= What you will do =
Through the line with "263 550 197" and starting from the first line, return the records below word for word, with pictures left out.
>>>>
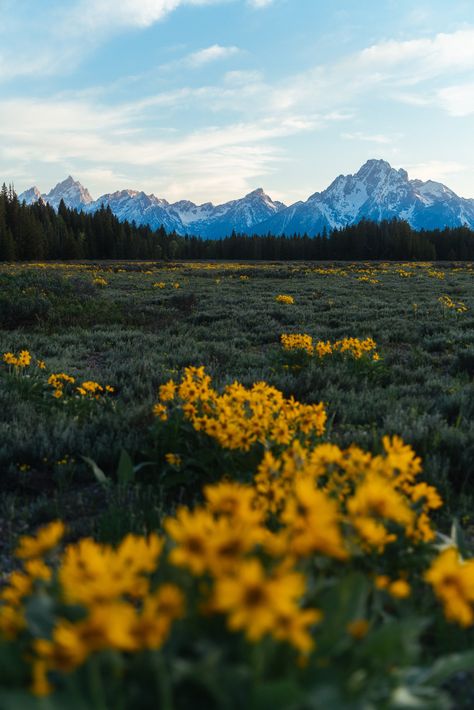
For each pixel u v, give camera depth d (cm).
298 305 2258
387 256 11862
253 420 409
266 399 443
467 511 424
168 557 195
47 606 179
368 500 214
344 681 167
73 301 1972
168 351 1295
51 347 1309
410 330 1577
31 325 1692
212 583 179
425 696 184
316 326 1691
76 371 1032
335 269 5153
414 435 546
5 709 139
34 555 197
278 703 147
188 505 438
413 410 636
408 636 170
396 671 174
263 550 197
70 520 434
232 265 6788
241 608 135
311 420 425
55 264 7138
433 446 527
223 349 1270
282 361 1059
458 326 1602
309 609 190
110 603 148
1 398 752
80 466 529
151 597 186
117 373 1033
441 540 313
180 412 500
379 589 237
<<<<
= Answer section =
For each pixel u v, give camera depth d (cm).
298 305 2258
387 256 11862
253 420 409
266 399 443
467 511 424
168 557 195
47 606 179
368 500 214
344 681 167
73 301 1972
168 351 1295
51 347 1309
410 330 1577
31 325 1692
212 583 179
425 696 184
316 326 1691
76 371 1032
335 269 5153
414 435 546
5 709 139
34 555 197
278 703 147
188 505 438
413 410 636
408 636 170
396 671 174
263 550 197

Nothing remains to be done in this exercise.